**Goal of the exercise:**
Type out the data exactly as given. Skip any image.

**Data segment:**
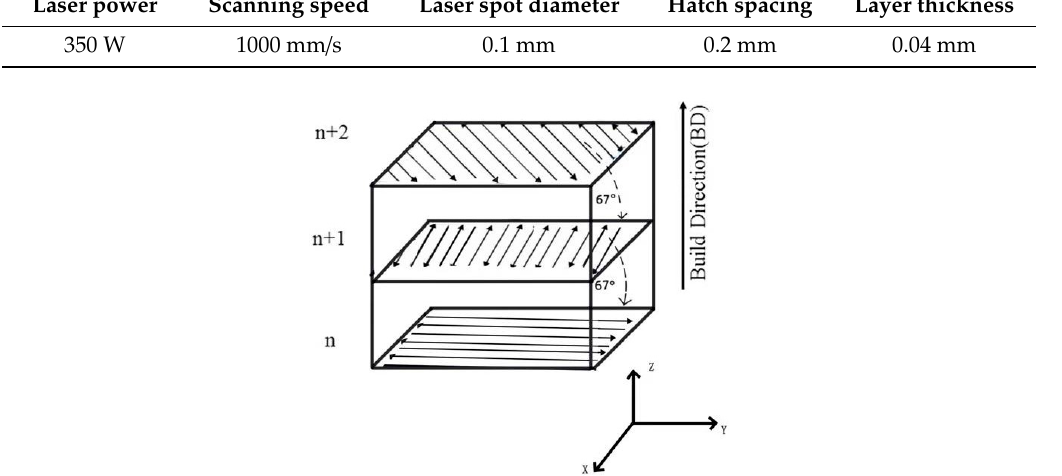
Figure 1. Scanning strategy of the selective laser melting (SLM)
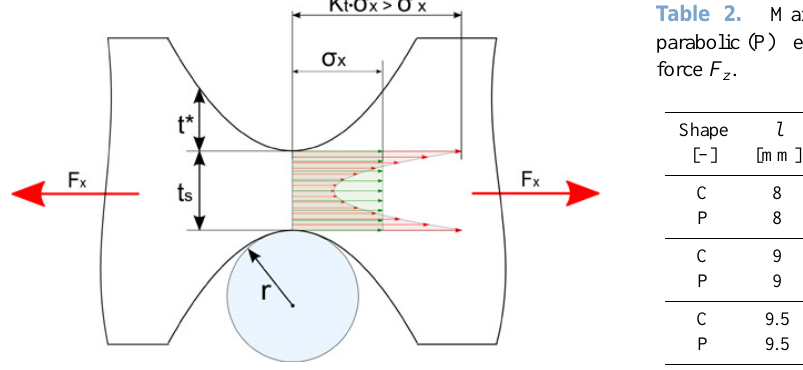
Figure 3. Stress concentration at flexure hinges due to notch e ff ect.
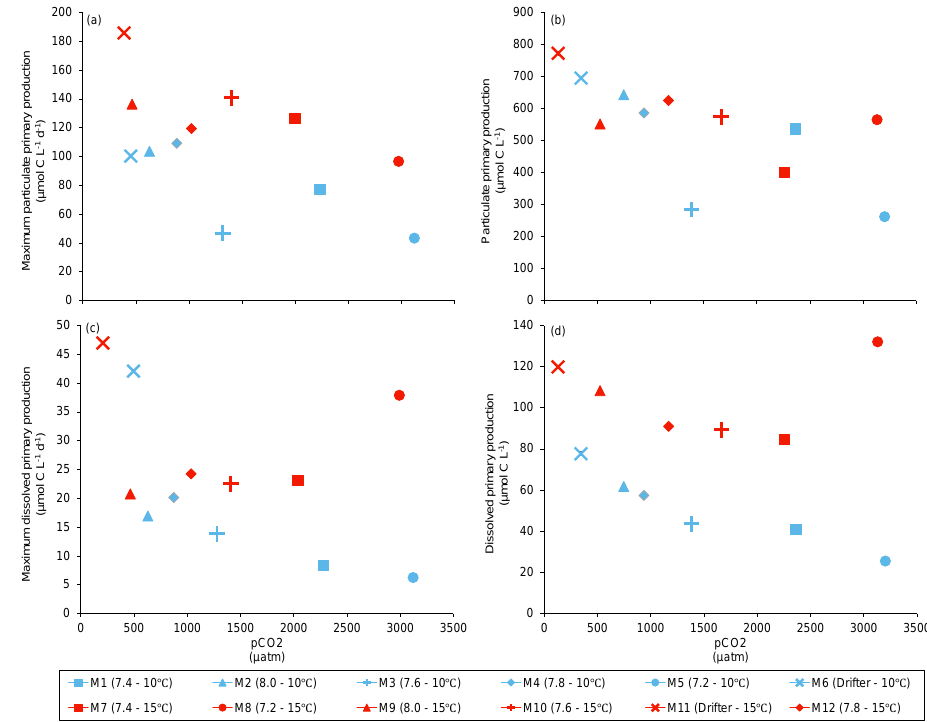
Figure 8. (a) Maximum particulate primary production, (b) time-integrated particulate primary production, (c) maximum dissolved primary production, and (d) time-integrated dissolved primary production over the full course of the experiment (day 0 to day 13). For symbol attribution to treatments, see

**Solved exercise:**
Figure 1. Scanning strategy of the selective laser melting (SLM)
Figure 3. Stress concentration at flexure hinges due to notch e ff ect.
Figure 8. (a) Maximum particulate primary production, (b) time-integrated particulate primary production, (c) maximum dissolved primary production, and (d) time-integrated dissolved primary production over the full course of the experiment (day 0 to day 13). For symbol attribution to treatments, see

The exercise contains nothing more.